O vizinho

Ele suava em bicas, mas tinha que terminar seu trabalho, e rápido. O suor descia pela testa e irritava seus olhos, o que só tornava a tarefa ainda mais difícil na pouca luminosidade da manhã.

Finalmente ele terminou. Alisou pela última vez a terra fresca. Nada parecia fora do lugar agora. O buraco estava bem camuflado. Era só mais um inofensivo jardim, como sempre fora. Ninguém desconfiaria. Ninguém saberia. De novo.

Ele havia prometido a si mesmo que nunca mais faria aquilo. Mas a sua promessa fora quebrada naquele domingo, como já  tinha sido antes. Recolheu suas ferramentas e saiu apressado. Um banho, era tudo o que precisava. O sol estava nascendo, e a segunda-feira com ele.

A água estava fria, mas ele não reclamou. Precisava tirar o suor do corpo e as ideias da cabeça. Precisava se entorpecer para lidar com as consequências do seu ato. Deixou a água escorrer abundantemente pelo corpo, como se ela tivesse o poder de livra-lo de toda a sujeira que sentia por dentro. Sentia a falta dela ali no banheiro, mais do que em qualquer outro lugar. Tentou afastar a imagem da sua mente, enquanto se esfregava vigorosamente.

Uma cerveja gelada e um pacote de batatas fritas foi o seu desjejum. Sentia fome, muita fome. Ia ter que comer algo a caminho do trabalho. Pegou a chave do carro e saiu.

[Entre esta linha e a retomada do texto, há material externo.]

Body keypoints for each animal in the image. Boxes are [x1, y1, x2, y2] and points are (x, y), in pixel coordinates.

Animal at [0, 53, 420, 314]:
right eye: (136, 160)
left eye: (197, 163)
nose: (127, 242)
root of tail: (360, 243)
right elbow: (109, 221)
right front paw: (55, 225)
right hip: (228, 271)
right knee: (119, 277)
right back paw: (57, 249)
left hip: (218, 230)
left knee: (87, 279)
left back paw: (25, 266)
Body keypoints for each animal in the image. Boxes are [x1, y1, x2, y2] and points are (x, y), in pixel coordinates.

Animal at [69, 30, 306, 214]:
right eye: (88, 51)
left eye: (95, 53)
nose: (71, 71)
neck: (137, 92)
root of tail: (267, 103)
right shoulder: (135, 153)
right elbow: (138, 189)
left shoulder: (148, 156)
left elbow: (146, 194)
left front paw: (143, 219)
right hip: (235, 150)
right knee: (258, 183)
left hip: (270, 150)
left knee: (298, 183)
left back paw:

O dia foi normal como todos os outros. Voltou cansado e ainda inquieto, quando deu de cara com a polícia na rua da sua casa. Seu coração disparou. Ele fora descoberto. Não sabia como, talvez algum vizinho tivesse visto algo. Malditos! Pensou em dar meia volta e correr, mas isso seria muito suspeito.

Mas ele não tinha sido descoberto. Uma simples briga de casal nos vizinhos ao lado motivara a chegada da polícia. Ele cumprimentou os policiais e entrou apressado. Tinha sido por pouco.

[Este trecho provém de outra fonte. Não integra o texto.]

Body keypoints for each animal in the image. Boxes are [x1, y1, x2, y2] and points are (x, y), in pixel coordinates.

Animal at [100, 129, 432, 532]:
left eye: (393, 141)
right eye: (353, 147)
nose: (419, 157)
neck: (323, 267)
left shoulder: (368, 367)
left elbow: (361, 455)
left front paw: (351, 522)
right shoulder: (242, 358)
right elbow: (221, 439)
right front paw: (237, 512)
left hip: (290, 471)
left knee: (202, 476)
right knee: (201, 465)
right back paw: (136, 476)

Acordou na manhã seguinte sem se lembrar de como nem quando tinha dormido. Estava dolorido, havia adormecido no sofá. Atrasado, nem teve tempo de tomar café e saiu correndo para o trabalho.

Passou a semana dormindo mal e acordando assustado. Eram sonos sem sonhos, mas não eram reparadores. Sentia-se cada vez mais cansado da situação. Talvez fosse a hora de mudar de novo.

Mas não podia deixar rastros. A grama do jardim ainda estava crescendo. Os novos moradores não podiam desconfiar de nada. Não agora, que ele havia prometido nunca mais fazer aquilo de novo.

O final de semana foi de muita chuva. Os céu parecia estar ajudando seus planos. A grama cresceria rápido, e ele poderia se mudar para uma nova casa, uma nova cidade, ter uma nova vida. No domingo ele adormeceu satisfeito e quase feliz, por ter resistido pela primeira vez em semanas. Dormiu ao som de uma chuva torrencial.

Na madrugada, a enxurrada tinha levado tudo. Invadindo os quintais, derrubando cercas e revelando uma estranha caixa de madeira muito bem trabalhada enterrada no quintal de um pacato cidadão. Foi uma criança, a caminho da escola pela manhã, que a encontrou. Quando a abriu, deu um grito de horror. Seu pacato vizinho, aquele que o cumprimentava quase toda a manhã, era leitor da revista Veja. Estava lá, na caixa, a prova irrefutável. Vários exemplares recentes, de semanas consecutivas. A criança correu chamar os pais.

Ele finalmente se mudou, mas não da forma que gostaria. Saiu sob o olhar de reprovação dos vizinhos, no domingo seguinte. Juntou suas poucas coisas pessoais e seguiu o caminhão da transportadora. No caminho, sentiu-se compelido a parar numa banca de revistas. Ele tinha algo importante para comprar.